Yes, programmers do often ignore surrogate pairs in case of UTF-16. But in case of undetermined char size (1 or 2 bytes) they will have to use special builtin conversion functions to dchar unless they want their code to be completely broken.
--- On Tue, 6/8/10, Ruslan Nikolaev <firstname.lastname@example.org> wrote:
> From: Ruslan Nikolaev <email@example.com>
> Subject: Re: Wide characters support in D
> To: "digitalmars.D" <firstname.lastname@example.org>
> Date: Tuesday, June 8, 2010, 3:16 AM
> Ok, ok... that was just a
> suggestion... Thanks, for reply about "Hello world"
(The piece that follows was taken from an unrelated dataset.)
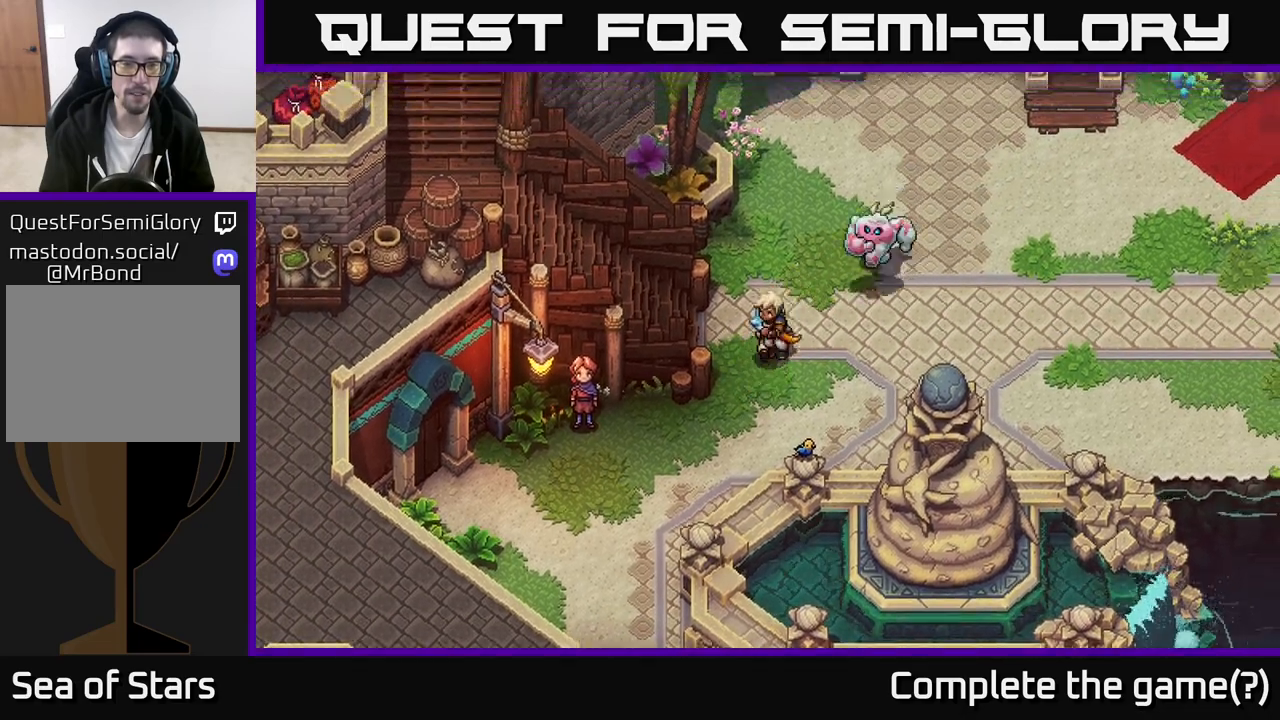
{"buttons": [], "left_stick": "left", "right_stick": "center", "events": [[50, "left_stick", "up-left"], [283, "left_stick", "left"]]}
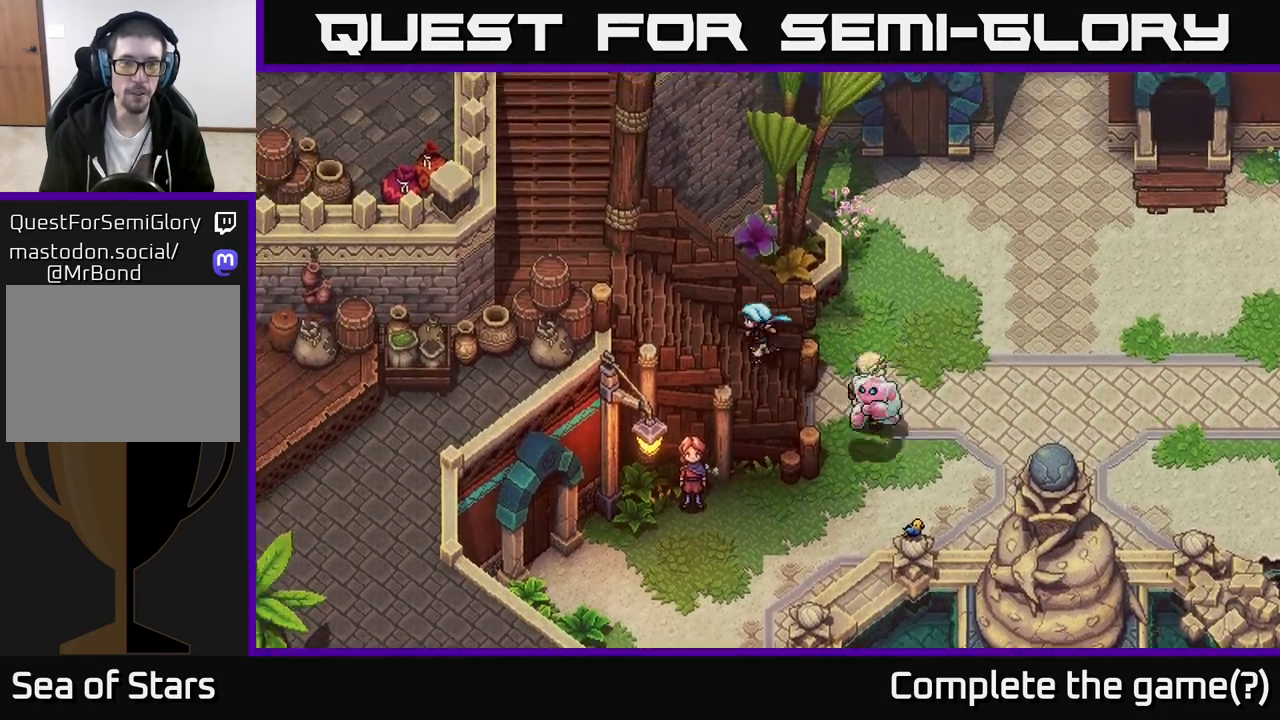
{"buttons": [], "left_stick": "up-left", "right_stick": "center", "events": [[500, "left_stick", "up-left"]]}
> representation. Was postfix "w" and "d" added initially or
> just recently? I did not know about it. I thought D does
> automatic conversion for string literals.
> Yes, templates may help. However, that unnecessary make code bigger (since we have to compile it for every char type). The other problem is that it allows programmer to choose which one to use. He or she may just prefer char as UTF-8 (or wchar as UTF-16). That will be fine on platform that supports this encoding natively (e.g. for file system operations, screen output, etc.), whereas it will cause conversion overhead on the other. Not to say that it's a big overhead, but unnecessary one. Having said this, I do agree that there must be some flexibility (e.g. in Java char is always 2 bytes), however, I don't believe that this flexibility should be available for application programmer.
> I don't think there is any problem with having different size of char. In fact, that would make programs better (since application programmers will have to think in terms of characters as opposed to bytes). System programmers (i.e. OS programmers) may choose to think as they expect it to be (since char width option can be added to compiler). TCHAR in Windows is a good example of it. Whenever you need to determine size of element (e.g. for allocation), you can use 'sizeof'. Again, it does not mean that you're deprived of char/wchar/dchar capability. It still can be supported (e.g. via ubyte/ushort/uint) for the sake of interoperability or some special cases. Special string constants (e.g. ""b, ""w, ""d) can be supported, too. My only point is that it would be good to have universal char type that depends on platform. That, in turns, allows to have unified char for all libraries on this platform.
> In addition, commonly used constants '\n', '\r', '\t' will be the same regardless of char width.
> Anyway, that was just a suggestion. You may disagree with this if you wish.